▶ [Provided text]:
::::::

Christian König March 25, 2025, 2:35 p.m. UTC | #3
Am 25.03.25 um 15:14 schrieb Thomas Zimmermann:
> Hi
>
> Am 25.03.25 um 14:53 schrieb Christian König:
>> Am 25.03.25 um 14:37 schrieb Jacek Lawrynowicz:
>>> Use DMA_ATTR_SKIP_CPU_SYNC flag for exported buffers during DMA mapping.
>>> The same flag is already used by drm_gem_map_dma_buf() for imported
>>> buffers.
>>>
>>> Signed-off-by: Jacek Lawrynowicz <jacek.lawrynowicz@linux.intel.com>
>>> ---
>>>   drivers/gpu/drm/drm_gem_shmem_helper.c |  8 ++++++--
>>>   include/drm/drm_gem.h                  | 12 ++++++++++++
>>>   2 files changed, 18 insertions(+), 2 deletions(-)
>>>
>>> diff --git a/drivers/gpu/drm/drm_gem_shmem_helper.c b/drivers/gpu/drm/drm_gem_shmem_helper.c
>>> index d99dee67353a1..8938d8e3de52f 100644
>>> --- a/drivers/gpu/drm/drm_gem_shmem_helper.c
>>> +++ b/drivers/gpu/drm/drm_gem_shmem_helper.c
>>> @@ -699,7 +699,7 @@ EXPORT_SYMBOL_GPL(drm_gem_shmem_get_sg_table);
>>>   static struct sg_table *drm_gem_shmem_get_pages_sgt_locked(struct drm_gem_shmem_object *shmem)
>>>   {
>>>       struct drm_gem_object *obj = &shmem->base;
>>> -    int ret;
>>> +    int ret, flags = 0;
>>>       struct sg_table *sgt;
>>>         if (shmem->sgt)

::::::

▶ [Supplied entries]:
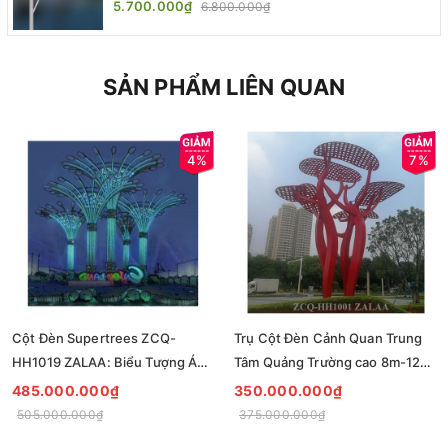
5.700.000₫
6.800.000₫
SẢN PHẨM LIÊN QUAN
4%
7%
Cột Đèn Supertrees ZCQ-
Trụ Cột Đèn Cảnh Quan Trung
HH1019 ZALAA: Biểu Tượng Ánh
Tâm Quảng Trường cao 8m-12m
Sáng Cho Đại Đô Thị
ZCQ-HH1001 ZALAA Fortune
485.000.000₫
350.000.000₫
Tree Series
505.000.000₫
375.000.000₫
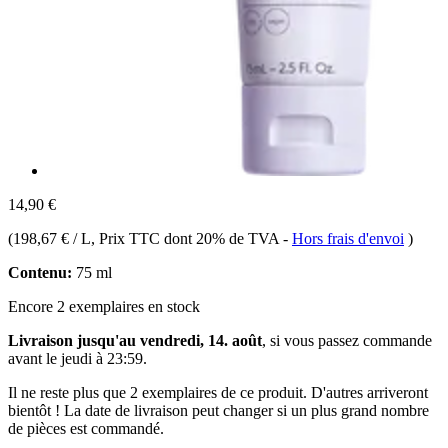
14,90 €
(
198,67 € / L
, Prix TTC dont 20% de TVA
-
Hors frais d'envoi
)
Contenu:
75 ml
Encore 2 exemplaires en stock
Livraison jusqu'au vendredi, 14. août
, si vous passez commande
avant le
jeudi à 23:59
.
Il ne reste plus que 2 exemplaires de ce produit. D'autres arriveront
bientôt ! La date de livraison peut changer si un plus grand nombre
de pièces est commandé.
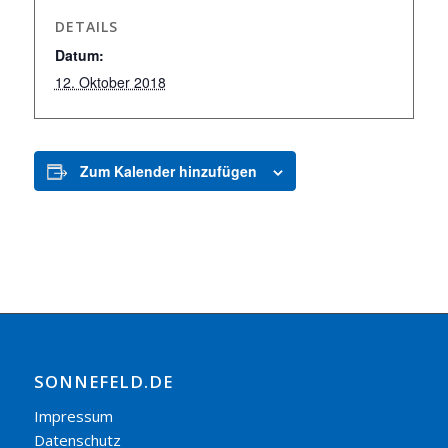
DETAILS
Datum:
12. Oktober 2018
Zum Kalender hinzufügen
SONNEFELD.DE
Impressum
Datenschutz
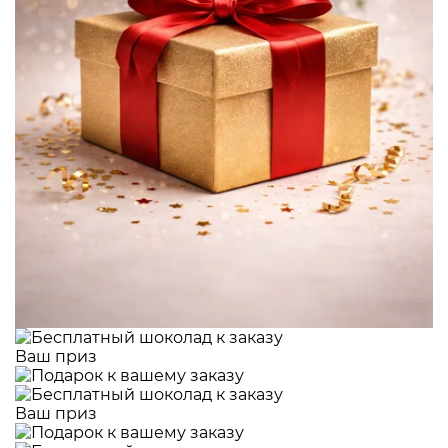
Ваш приз
Ваш приз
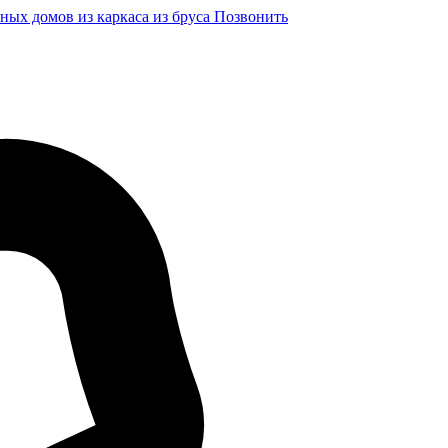
ных домов из каркаса из бруса
Позвонить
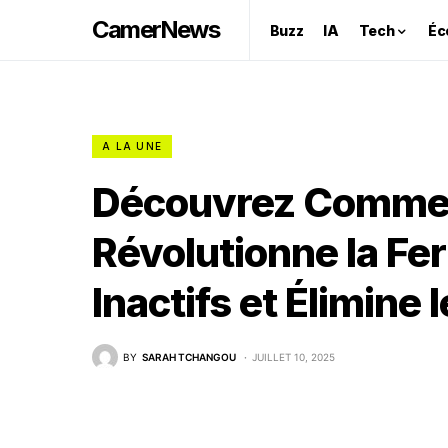
CamerNews
Buzz
IA
Tech
Éc
A LA UNE
Découvrez Commen
Révolutionne la F
Inactifs et Élimine 
BY
SARAH TCHANGOU
JUILLET 10, 2025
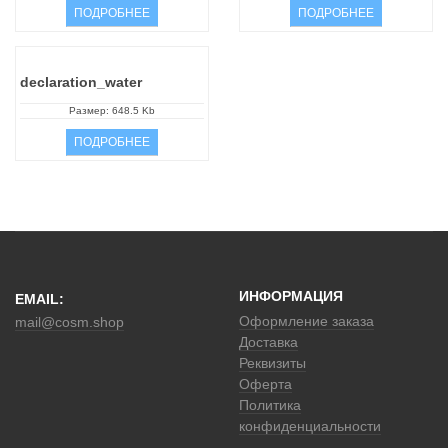
ПОДРОБНЕЕ
ПОДРОБНЕЕ
declaration_water
Размер: 648.5 Kb
ПОДРОБНЕЕ
ИНФОРМАЦИЯ
EMAIL:
Оформление заказа
mail@cosm.shop
Доставка
Реквизиты
Оферта
Политика
конфиденциальности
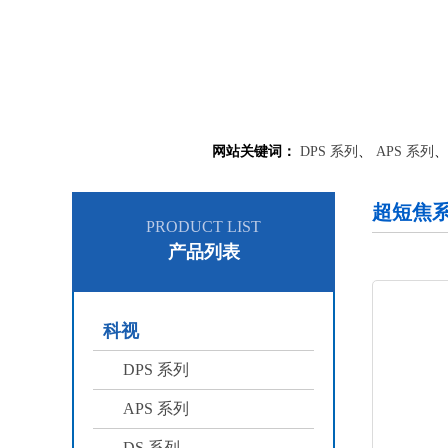
网站关键词：
DPS 系列
、
APS 系列
超短焦
PRODUCT LIST
产品列表
科视
DPS 系列
APS 系列
DS 系列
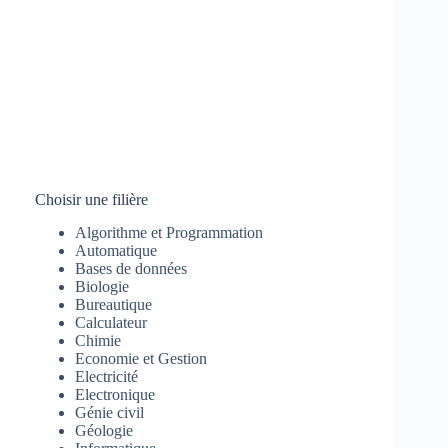
Choisir une filière
Algorithme et Programmation
Automatique
Bases de données
Biologie
Bureautique
Calculateur
Chimie
Economie et Gestion
Electricité
Electronique
Génie civil
Géologie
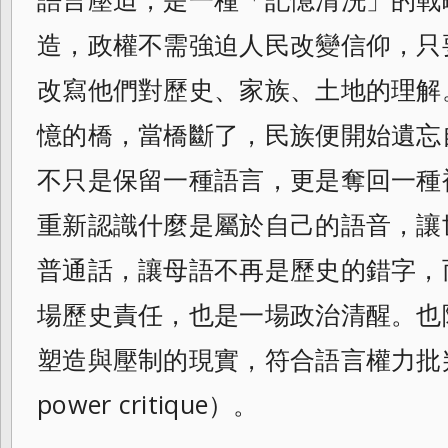
造，政權不需強迫人民改變信仰，只
改寫他們對歷史、家族、土地的理解
憶的橋，當橋斷了，民族便開始遺忘
不只是保留一種語言，更是奪回一種
重新認識什麼是屬於自己的語音，讓
普通話，讓母語不再是歷史的錯字，
場歷史責任，也是一場政治清醒。也
塑造與壓制的現實，符合語言權力批判理
power critique）。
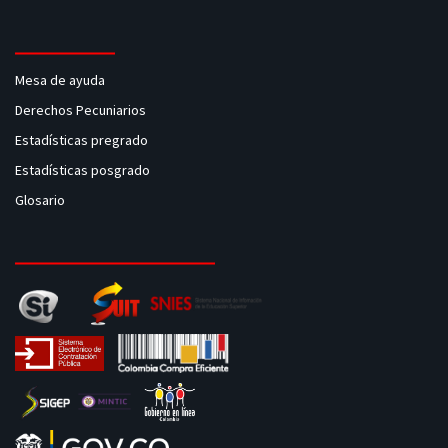
Mesa de ayuda
Derechos Pecuniarios
Estadísticas pregrado
Estadísticas posgrado
Glosario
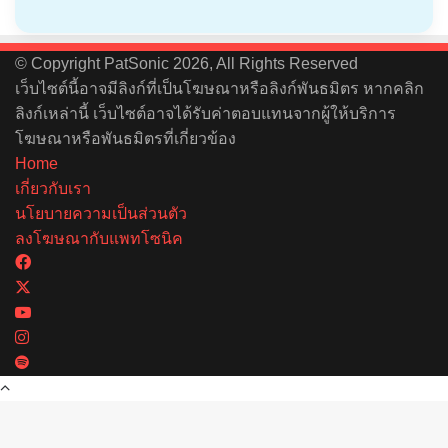
© Copyright PatSonic 2026, All Rights Reserved
เว็บไซต์นี้อาจมีลิงก์ที่เป็นโฆษณาหรือลิงก์พันธมิตร หากคลิก
ลิงก์เหล่านี้ เว็บไซต์อาจได้รับค่าตอบแทนจากผู้ให้บริการ
โฆษณาหรือพันธมิตรที่เกี่ยวข้อง
Home
เกี่ยวกับเรา
นโยบายความเป็นส่วนตัว
ลงโฆษณากับแพทโซนิค
Facebook
X
YouTube
Instagram
Spotify
Back
to
top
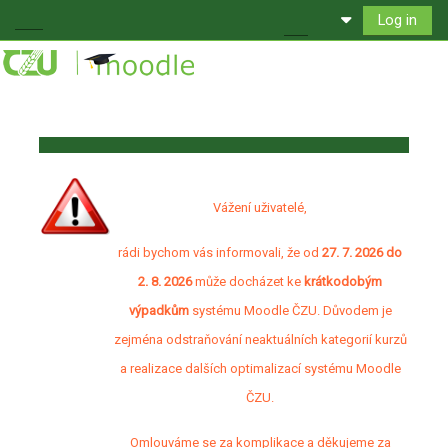
Skip to main content
Log in
Side panel
Toggle search input
Blocks
Vážení uživatelé,
rádi bychom vás informovali, že od
27. 7. 2026 do
2. 8. 2026
může docházet ke
krátkodobým
výpadkům
systému Moodle ČZU. Důvodem je
zejména odstraňování neaktuálních kategorií kurzů
a realizace dalších optimalizací systému Moodle
ČZU.
Omlouváme se za komplikace a děkujeme za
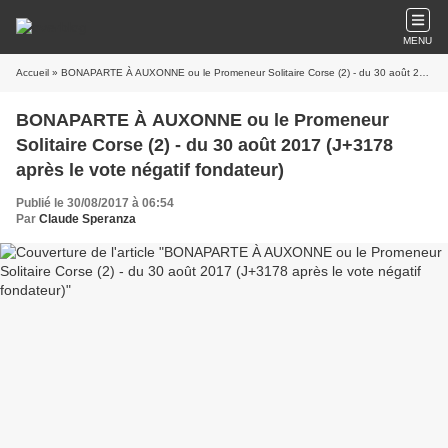
MENU
Accueil
» BONAPARTE À AUXONNE ou le Promeneur Solitaire Corse (2) - du 30 août 2017 (J+3178 après le vote négatif fondateur)
BONAPARTE À AUXONNE ou le Promeneur
Solitaire Corse (2) - du 30 août 2017 (J+3178
après le vote négatif fondateur)
Publié le 30/08/2017 à 06:54
Par
Claude Speranza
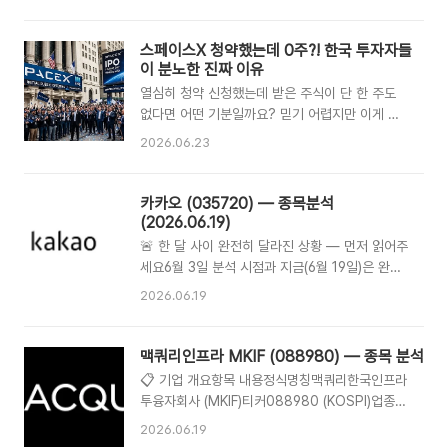
(두 번째 도전 끝에 코스닥 입성)대표주갑수분석일
하이닉스 지분 가치가 주가를 거의 전부 결정하는
2026년 6월 19일VPN, 방화벽(FW), 통합위협관
매우 독특한 종목입니다.📋 기업 개요항목 내용기
리(UTM) 등 정보보안 제품을 생산·판매하는 통합
스페이스X 청약했는데 0주?! 한국 투자자들
업명SK스퀘어 주식회사티커402340 (KOSPI)업
보안 솔루션 회사입니다. 최근에는 양자난수생성
이 분노한 진짜 이유
종ICT 투자전문 지주회사출범2021년 11월 (SK
기(QRNG)와 양자내성암호..
열심히 청약 신청했는데 받은 주식이 단 한 주도
텔레콤 인적분할)분석일2026년 6월 19일평균 연
없다면 어떤 기분일까요? 믿기 어렵지만 이게 실
봉2억 8,900만 원 (SK그룹·국내 대기업 최상
제로 일어났습니다.2026년 6월, 수많은 한국 개
위)SK스퀘어는 제품을 만들어 파는 회사가 아니라
2026.06.23
인 투자자들이 스페이스X IPO 청약에 참여했다가
투자 전문 지주사입니다. SK하이닉스, 11번가, 티
'0주 배정'이라는 황당한 결과를 받아들게 됐는데
맵모빌리티, 원스토어, SK플래닛 등의 지분을 보
요. 도대체 무슨 일이 있었던 걸까요? 무슨 일이
카카오 (035720) — 종목분석
유하고 그 가치 변화로 돈을 버는 구조입니다. 💰
벌어졌나요?일론 머스크의 스페이스X가 2026년
(2026.06.19)
현재 주가 ..
6월 12일 나스닥에 상장됐습니다.국내 투자자들
🚨 한 달 사이 완전히 달라진 상황 — 먼저 읽어주
은 미래에셋증권을 통해 청약에 참여했는데, 상장
세요6월 3일 분석 시점과 지금(6월 19일)은 완전
직전 미국 대표 주관사인 골드만삭스가 미래에셋
히 다른 국면입니다. 사상 최대 실적을 냈는데도
2026.06.19
증권 몫의 배정 물량을 전량 제외해버렸습니다. 결
코스피 역대급 랠리에서 카카오만 홀로 폭락했습
과적으로 청약에 참여한 국내 개인 투자자 모두가
니다. 핵심 원인은 창사 이래 첫 노조 파업 사태입
주식을 한 주도 받지 못했고, 스페이스X 주가가 상
니다.📋 기업 개요항목 내용기업명카카오 주식회
맥쿼리인프라 MKIF (088980) — 종목 분석
장 당일 약 19% 급등하는 것을 그저 바라볼 수밖
사티커035720 (KOSPI)업종IT 플랫폼 / 모바일
📋 기업 개요항목 내용정식명칭맥쿼리한국인프라
에 없었습니다. 왜 골드만삭스는 ..
인터넷대표정신아 대표이사분석일2026년 6월
투융자회사 (MKIF)티커088980 (KOSPI)업종인
19일💰 현재 주가 — 코스피 역사상 가장 처참한
프라펀드 (도로·터널·도시가스·데이터센터)상장일
2026.06.19
소외주항목 수치현재 주가40,550원 (2026-
2006년 (한국 1세대 인프라펀드)분석일2026년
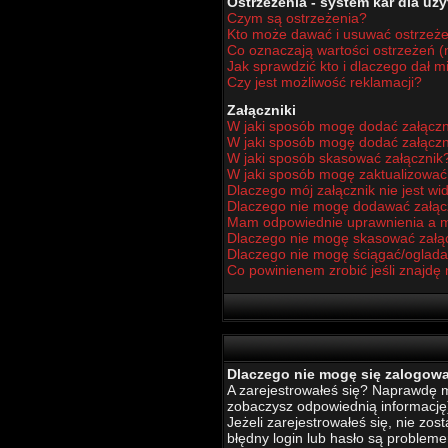
Ostrzeżenia - system kar dla u
Czym są ostrzeżenia?
Kto może dawać i usuwać ostrzeż
Co oznaczają wartości ostrzeżeń (n
Jak sprawdzić kto i dlaczego dał m
Czy jest możliwość reklamacji?
Załączniki
W jaki sposób mogę dodać załączn
W jaki sposób mogę dodać załączn
W jaki sposób skasować załącznik
W jaki sposób mogę zaktualizowa
Dlaczego mój załącznik nie jest w
Dlaczego nie mogę dodawać załą
Mam odpowiednie uprawnienia a m
Dlaczego nie mogę skasować załą
Dlaczego nie mogę ściągać/oglada
Co powinienem zrobić jeśli znajdę 
Dlaczego nie mogę się zalogow
A zarejestrowałeś się? Naprawdę mu
zobaczysz odpowiednią informację
Jeżeli zarejestrowałeś się, nie zo
błędny login lub hasło są problemem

::::::

▶ [Task instructions]:
1. List every person named in the patch discussion.
2. Render the lines of the rows as a JSON list of strings, one per line, starting at the line containing "造，政權不需強迫人民改變信仰，只" and ending at the line containing "Claude Speranza". Leave out the picture lines and any blank lines.
The rows are unrelated to the patch discussion.

▶ [Problem solutions]:
1.
Christian König
Thomas Zimmermann
Jacek Lawrynowicz

2.
[
  "造，政權不需強迫人民改變信仰，只",
  "改寫他們對歷史、家族、土地的理解",
  "憶的橋，當橋斷了，民族便開始遺忘",
  "不只是保留一種語言，更是奪回一種",
  "重新認識什麼是屬於自己的語音，讓",
  "普通話，讓母語不再是歷史的錯字，",
  "場歷史責任，也是一場政治清醒。也",
  "塑造與壓制的現實，符合語言權力批判理",
  "power critique）。",
  "Mesa de ayuda",
  "Derechos Pecuniarios",
  "Estadísticas pregrado",
  "Estadísticas posgrado",
  "Glosario",
  "© Copyright PatSonic 2026, All Rights Reserved",
  "เว็บไซต์นี้อาจมีลิงก์ที่เป็นโฆษณาหรือลิงก์พันธมิตร หากคลิก",
  "ลิงก์เหล่านี้ เว็บไซต์อาจได้รับค่าตอบแทนจากผู้ให้บริการ",
  "โฆษณาหรือพันธมิตรที่เกี่ยวข้อง",
  "Home",
  "เกี่ยวกับเรา",
  "นโยบายความเป็นส่วนตัว",
  "ลงโฆษณากับแพทโซนิค",
  "Facebook",
  "X",
  "YouTube",
  "Instagram",
  "Spotify",
  "Back",
  "to",
  "top",
  "Skip to main content",
  "Log in",
  "Side panel",
  "Toggle search input",
  "Blocks",
  "Vážení uživatelé,",
  "rádi bychom vás informovali, že od",
  "27. 7. 2026 do",
  "2. 8. 2026",
  "může docházet ke",
  "krátkodobým",
  "výpadkům",
  "systému Moodle ČZU. Důvodem je",
  "zejména odstraňování neaktuálních kategorií kurzů",
  "a realizace dalších optimalizací systému Moodle",
  "ČZU.",
  "Omlouváme se za komplikace a děkujeme za",
  "MENU",
  "Accueil",
  "» BONAPARTE À AUXONNE ou le Promeneur Solitaire Corse (2) - du 30 août 2017 (J+3178 après le vote négatif fondateur)",
  "BONAPARTE À AUXONNE ou le Promeneur",
  "Solitaire Corse (2) - du 30 août 2017 (J+3178",
  "après le vote négatif fondateur)",
  "Publié le 30/08/2017 à 06:54",
  "Par",
  "Claude Speranza"
]